-- Source data follows --

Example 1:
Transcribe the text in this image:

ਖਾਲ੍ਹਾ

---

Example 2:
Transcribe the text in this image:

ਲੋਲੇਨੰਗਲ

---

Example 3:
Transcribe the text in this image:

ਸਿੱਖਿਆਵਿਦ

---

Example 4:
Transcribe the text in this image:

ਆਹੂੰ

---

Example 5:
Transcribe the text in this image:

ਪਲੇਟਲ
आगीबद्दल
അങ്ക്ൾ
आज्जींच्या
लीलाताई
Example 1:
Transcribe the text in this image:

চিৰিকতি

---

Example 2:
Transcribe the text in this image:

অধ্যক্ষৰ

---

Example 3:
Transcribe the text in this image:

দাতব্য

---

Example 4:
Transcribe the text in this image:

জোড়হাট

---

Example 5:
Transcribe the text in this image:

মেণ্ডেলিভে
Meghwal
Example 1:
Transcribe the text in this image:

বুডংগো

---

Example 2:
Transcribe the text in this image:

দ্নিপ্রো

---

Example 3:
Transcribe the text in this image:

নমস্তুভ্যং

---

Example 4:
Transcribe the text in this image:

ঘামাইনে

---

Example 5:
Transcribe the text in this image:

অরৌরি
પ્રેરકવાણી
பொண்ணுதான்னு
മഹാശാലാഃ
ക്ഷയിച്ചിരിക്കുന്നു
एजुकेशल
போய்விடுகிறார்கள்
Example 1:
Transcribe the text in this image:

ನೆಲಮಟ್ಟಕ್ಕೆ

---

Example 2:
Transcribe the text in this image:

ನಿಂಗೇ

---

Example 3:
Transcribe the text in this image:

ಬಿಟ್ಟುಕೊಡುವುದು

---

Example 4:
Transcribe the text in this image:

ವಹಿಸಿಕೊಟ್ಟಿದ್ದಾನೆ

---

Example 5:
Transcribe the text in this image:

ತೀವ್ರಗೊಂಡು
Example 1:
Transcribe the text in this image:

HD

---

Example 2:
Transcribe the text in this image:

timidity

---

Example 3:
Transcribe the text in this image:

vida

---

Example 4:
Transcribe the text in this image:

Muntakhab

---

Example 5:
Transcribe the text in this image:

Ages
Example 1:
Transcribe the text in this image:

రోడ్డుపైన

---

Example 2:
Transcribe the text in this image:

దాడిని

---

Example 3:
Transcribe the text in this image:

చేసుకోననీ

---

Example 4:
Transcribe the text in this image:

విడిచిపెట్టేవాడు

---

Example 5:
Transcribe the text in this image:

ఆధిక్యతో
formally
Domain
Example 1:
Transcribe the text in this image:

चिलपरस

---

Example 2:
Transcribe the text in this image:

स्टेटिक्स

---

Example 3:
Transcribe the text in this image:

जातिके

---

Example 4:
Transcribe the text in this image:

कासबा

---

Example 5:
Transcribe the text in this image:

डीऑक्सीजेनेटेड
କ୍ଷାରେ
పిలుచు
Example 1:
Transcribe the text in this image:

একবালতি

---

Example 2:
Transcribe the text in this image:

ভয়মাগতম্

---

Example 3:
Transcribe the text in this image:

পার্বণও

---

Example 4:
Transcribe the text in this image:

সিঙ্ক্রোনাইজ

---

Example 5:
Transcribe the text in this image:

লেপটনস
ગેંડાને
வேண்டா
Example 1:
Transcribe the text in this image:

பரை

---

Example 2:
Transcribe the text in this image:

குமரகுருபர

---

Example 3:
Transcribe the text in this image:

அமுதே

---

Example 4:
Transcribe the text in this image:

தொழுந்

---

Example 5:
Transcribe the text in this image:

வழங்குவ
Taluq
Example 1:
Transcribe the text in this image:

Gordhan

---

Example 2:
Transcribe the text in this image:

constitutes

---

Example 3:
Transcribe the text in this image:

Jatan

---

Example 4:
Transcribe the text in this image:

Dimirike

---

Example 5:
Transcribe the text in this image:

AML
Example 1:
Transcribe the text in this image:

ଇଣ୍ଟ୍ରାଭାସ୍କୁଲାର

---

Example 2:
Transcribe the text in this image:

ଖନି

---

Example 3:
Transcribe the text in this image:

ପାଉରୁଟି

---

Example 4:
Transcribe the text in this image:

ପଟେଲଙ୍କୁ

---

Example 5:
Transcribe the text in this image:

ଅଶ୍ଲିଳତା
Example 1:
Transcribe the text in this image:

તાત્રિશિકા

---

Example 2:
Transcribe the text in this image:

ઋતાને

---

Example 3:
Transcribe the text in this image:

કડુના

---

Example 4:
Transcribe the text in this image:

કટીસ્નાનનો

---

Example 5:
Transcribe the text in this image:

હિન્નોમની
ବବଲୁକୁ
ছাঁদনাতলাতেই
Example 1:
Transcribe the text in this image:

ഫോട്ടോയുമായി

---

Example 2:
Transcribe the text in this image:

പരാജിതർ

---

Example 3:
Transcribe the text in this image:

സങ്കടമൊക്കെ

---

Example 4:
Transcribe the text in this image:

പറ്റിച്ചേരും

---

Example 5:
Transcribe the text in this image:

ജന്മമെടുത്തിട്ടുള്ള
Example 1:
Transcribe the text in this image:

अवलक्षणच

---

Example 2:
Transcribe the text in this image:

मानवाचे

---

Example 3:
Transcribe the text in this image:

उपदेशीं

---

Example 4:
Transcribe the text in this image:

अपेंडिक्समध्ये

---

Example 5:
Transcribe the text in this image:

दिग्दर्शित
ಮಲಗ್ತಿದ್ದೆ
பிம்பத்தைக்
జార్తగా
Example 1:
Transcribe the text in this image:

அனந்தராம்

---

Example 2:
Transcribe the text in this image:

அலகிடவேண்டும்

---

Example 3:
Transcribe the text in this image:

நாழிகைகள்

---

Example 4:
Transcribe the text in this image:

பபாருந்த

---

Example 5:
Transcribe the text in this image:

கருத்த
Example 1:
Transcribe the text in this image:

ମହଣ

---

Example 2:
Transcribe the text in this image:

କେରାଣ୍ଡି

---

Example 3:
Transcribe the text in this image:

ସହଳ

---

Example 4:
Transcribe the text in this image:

-- Source data concluded --

**What you have to do**
Produce a verbatim copy of each record above.

**Response for this exercise**
Example 1:
Transcribe the text in this image:

ਖਾਲ੍ਹਾ

---

Example 2:
Transcribe the text in this image:

ਲੋਲੇਨੰਗਲ

---

Example 3:
Transcribe the text in this image:

ਸਿੱਖਿਆਵਿਦ

---

Example 4:
Transcribe the text in this image:

ਆਹੂੰ

---

Example 5:
Transcribe the text in this image:

ਪਲੇਟਲ
आगीबद्दल
അങ്ക്ൾ
आज्जींच्या
लीलाताई
Example 1:
Transcribe the text in this image:

চিৰিকতি

---

Example 2:
Transcribe the text in this image:

অধ্যক্ষৰ

---

Example 3:
Transcribe the text in this image:

দাতব্য

---

Example 4:
Transcribe the text in this image:

জোড়হাট

---

Example 5:
Transcribe the text in this image:

মেণ্ডেলিভে
Meghwal
Example 1:
Transcribe the text in this image:

বুডংগো

---

Example 2:
Transcribe the text in this image:

দ্নিপ্রো

---

Example 3:
Transcribe the text in this image:

নমস্তুভ্যং

---

Example 4:
Transcribe the text in this image:

ঘামাইনে

---

Example 5:
Transcribe the text in this image:

অরৌরি
પ્રેરકવાણી
பொண்ணுதான்னு
മഹാശാലാഃ
ക്ഷയിച്ചിരിക്കുന്നു
एजुकेशल
போய்விடுகிறார்கள்
Example 1:
Transcribe the text in this image:

ನೆಲಮಟ್ಟಕ್ಕೆ

---

Example 2:
Transcribe the text in this image:

ನಿಂಗೇ

---

Example 3:
Transcribe the text in this image:

ಬಿಟ್ಟುಕೊಡುವುದು

---

Example 4:
Transcribe the text in this image:

ವಹಿಸಿಕೊಟ್ಟಿದ್ದಾನೆ

---

Example 5:
Transcribe the text in this image:

ತೀವ್ರಗೊಂಡು
Example 1:
Transcribe the text in this image:

HD

---

Example 2:
Transcribe the text in this image:

timidity

---

Example 3:
Transcribe the text in this image:

vida

---

Example 4:
Transcribe the text in this image:

Muntakhab

---

Example 5:
Transcribe the text in this image:

Ages
Example 1:
Transcribe the text in this image:

రోడ్డుపైన

---

Example 2:
Transcribe the text in this image:

దాడిని

---

Example 3:
Transcribe the text in this image:

చేసుకోననీ

---

Example 4:
Transcribe the text in this image:

విడిచిపెట్టేవాడు

---

Example 5:
Transcribe the text in this image:

ఆధిక్యతో
formally
Domain
Example 1:
Transcribe the text in this image:

चिलपरस

---

Example 2:
Transcribe the text in this image:

स्टेटिक्स

---

Example 3:
Transcribe the text in this image:

जातिके

---

Example 4:
Transcribe the text in this image:

कासबा

---

Example 5:
Transcribe the text in this image:

डीऑक्सीजेनेटेड
କ୍ଷାରେ
పిలుచు
Example 1:
Transcribe the text in this image:

একবালতি

---

Example 2:
Transcribe the text in this image:

ভয়মাগতম্

---

Example 3:
Transcribe the text in this image:

পার্বণও

---

Example 4:
Transcribe the text in this image:

সিঙ্ক্রোনাইজ

---

Example 5:
Transcribe the text in this image:

লেপটনস
ગેંડાને
வேண்டா
Example 1:
Transcribe the text in this image:

பரை

---

Example 2:
Transcribe the text in this image:

குமரகுருபர

---

Example 3:
Transcribe the text in this image:

அமுதே

---

Example 4:
Transcribe the text in this image:

தொழுந்

---

Example 5:
Transcribe the text in this image:

வழங்குவ
Taluq
Example 1:
Transcribe the text in this image:

Gordhan

---

Example 2:
Transcribe the text in this image:

constitutes

---

Example 3:
Transcribe the text in this image:

Jatan

---

Example 4:
Transcribe the text in this image:

Dimirike

---

Example 5:
Transcribe the text in this image:

AML
Example 1:
Transcribe the text in this image:

ଇଣ୍ଟ୍ରାଭାସ୍କୁଲାର

---

Example 2:
Transcribe the text in this image:

ଖନି

---

Example 3:
Transcribe the text in this image:

ପାଉରୁଟି

---

Example 4:
Transcribe the text in this image:

ପଟେଲଙ୍କୁ

---

Example 5:
Transcribe the text in this image:

ଅଶ୍ଲିଳତା
Example 1:
Transcribe the text in this image:

તાત્રિશિકા

---

Example 2:
Transcribe the text in this image:

ઋતાને

---

Example 3:
Transcribe the text in this image:

કડુના

---

Example 4:
Transcribe the text in this image:

કટીસ્નાનનો

---

Example 5:
Transcribe the text in this image:

હિન્નોમની
ବବଲୁକୁ
ছাঁদনাতলাতেই
Example 1:
Transcribe the text in this image:

ഫോട്ടോയുമായി

---

Example 2:
Transcribe the text in this image:

പരാജിതർ

---

Example 3:
Transcribe the text in this image:

സങ്കടമൊക്കെ

---

Example 4:
Transcribe the text in this image:

പറ്റിച്ചേരും

---

Example 5:
Transcribe the text in this image:

ജന്മമെടുത്തിട്ടുള്ള
Example 1:
Transcribe the text in this image:

अवलक्षणच

---

Example 2:
Transcribe the text in this image:

मानवाचे

---

Example 3:
Transcribe the text in this image:

उपदेशीं

---

Example 4:
Transcribe the text in this image:

अपेंडिक्समध्ये

---

Example 5:
Transcribe the text in this image:

दिग्दर्शित
ಮಲಗ್ತಿದ್ದೆ
பிம்பத்தைக்
జార్తగా
Example 1:
Transcribe the text in this image:

அனந்தராம்

---

Example 2:
Transcribe the text in this image:

அலகிடவேண்டும்

---

Example 3:
Transcribe the text in this image:

நாழிகைகள்

---

Example 4:
Transcribe the text in this image:

பபாருந்த

---

Example 5:
Transcribe the text in this image:

கருத்த
Example 1:
Transcribe the text in this image:

ମହଣ

---

Example 2:
Transcribe the text in this image:

କେରାଣ୍ଡି

---

Example 3:
Transcribe the text in this image:

ସହଳ

---

Example 4:
Transcribe the text in this image:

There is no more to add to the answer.